Dataset entries:
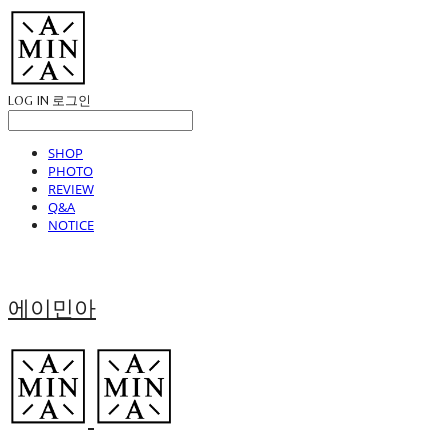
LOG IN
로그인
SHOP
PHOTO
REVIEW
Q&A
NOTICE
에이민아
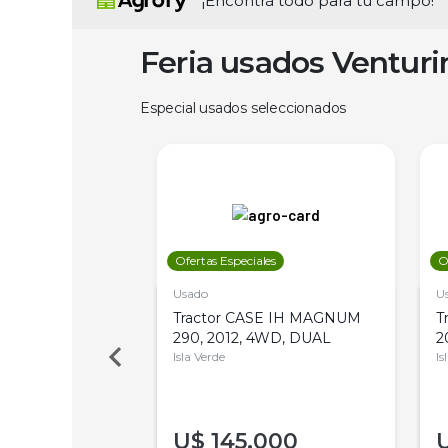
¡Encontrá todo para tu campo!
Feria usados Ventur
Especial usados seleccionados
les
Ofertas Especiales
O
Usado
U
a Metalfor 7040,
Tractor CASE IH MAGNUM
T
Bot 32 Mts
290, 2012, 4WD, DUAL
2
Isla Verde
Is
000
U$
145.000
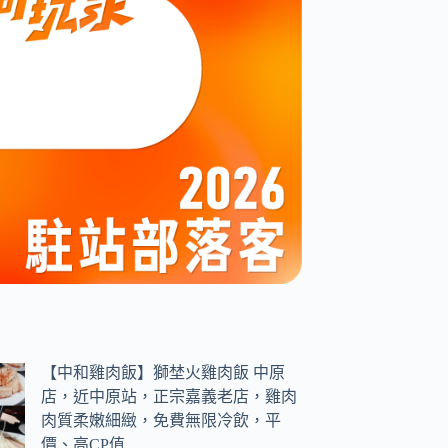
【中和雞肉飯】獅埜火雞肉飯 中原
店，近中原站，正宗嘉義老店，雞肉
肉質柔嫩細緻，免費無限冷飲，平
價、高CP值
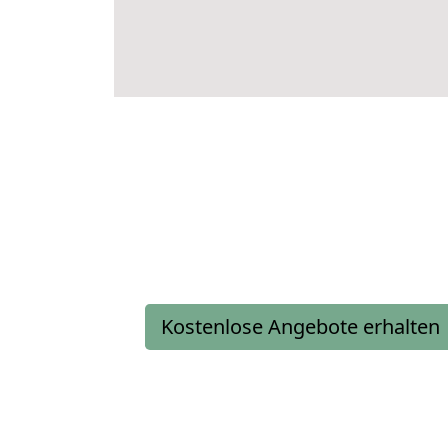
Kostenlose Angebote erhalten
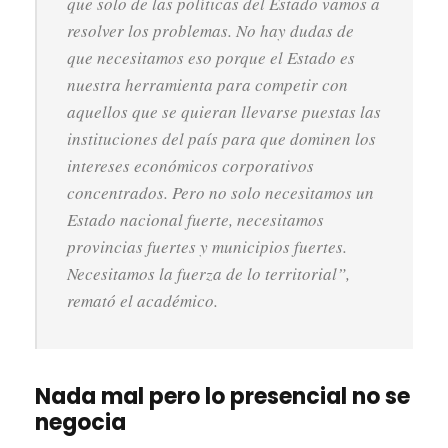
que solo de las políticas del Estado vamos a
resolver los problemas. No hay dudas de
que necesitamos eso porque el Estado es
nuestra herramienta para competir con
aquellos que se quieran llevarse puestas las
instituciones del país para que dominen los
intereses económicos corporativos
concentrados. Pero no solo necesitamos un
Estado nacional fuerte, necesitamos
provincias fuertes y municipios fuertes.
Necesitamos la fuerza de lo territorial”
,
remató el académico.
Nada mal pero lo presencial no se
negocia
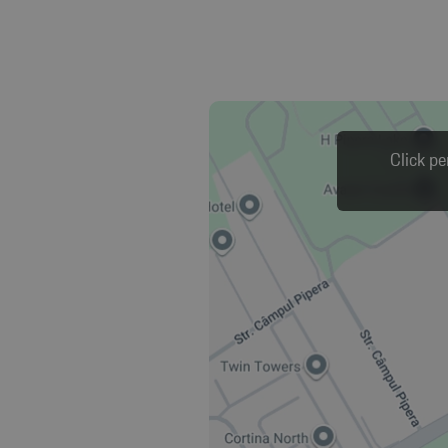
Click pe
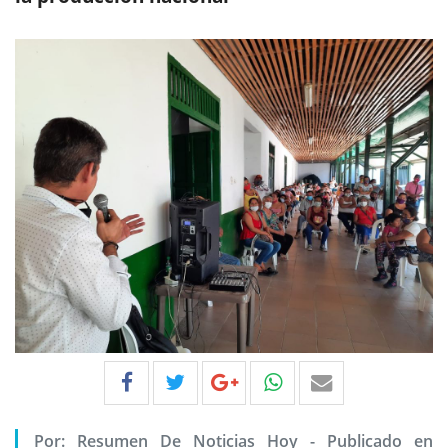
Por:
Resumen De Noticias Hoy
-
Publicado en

What the task requires: Turn the text read from every one of the records into a single numbered list with one line per item, skipping any blank lines. Leave the pictures out of the answer.

Solution:
1. LOG IN
2. 로그인
3. SHOP
4. PHOTO
5. REVIEW
6. Q&A
7. NOTICE
8. 에이민아
9. ¡Encontrá todo para tu campo!
10. Feria usados Ventur
11. Especial usados seleccionados
12. les
13. Ofertas Especiales
14. O
15. Usado
16. U
17. a Metalfor 7040,
18. Tractor CASE IH MAGNUM
19. T
20. Bot 32 Mts
21. 290, 2012, 4WD, DUAL
22. 2
23. Isla Verde
24. Is
25. 000
26. U$
27. 145.000
28. 【中和雞肉飯】獅埜火雞肉飯 中原
29. 店，近中原站，正宗嘉義老店，雞肉
30. 肉質柔嫩細緻，免費無限冷飲，平
31. 價、高CP值
32. Kostenlose Angebote erhalten
33. que solo de las políticas del Estado vamos a
34. resolver los problemas. No hay dudas de
35. que necesitamos eso porque el Estado es
36. nuestra herramienta para competir con
37. aquellos que se quieran llevarse puestas las
38. instituciones del país para que dominen los
39. intereses económicos corporativos
40. concentrados. Pero no solo necesitamos un
41. Estado nacional fuerte, necesitamos
42. provincias fuertes y municipios fuertes.
43. Necesitamos la fuerza de lo territorial”
44. ,
45. remató el académico.
46. Nada mal pero lo presencial no se
47. negocia
48. Click pe
49. Por:
50. Resumen De Noticias Hoy
51. -
52. Publicado en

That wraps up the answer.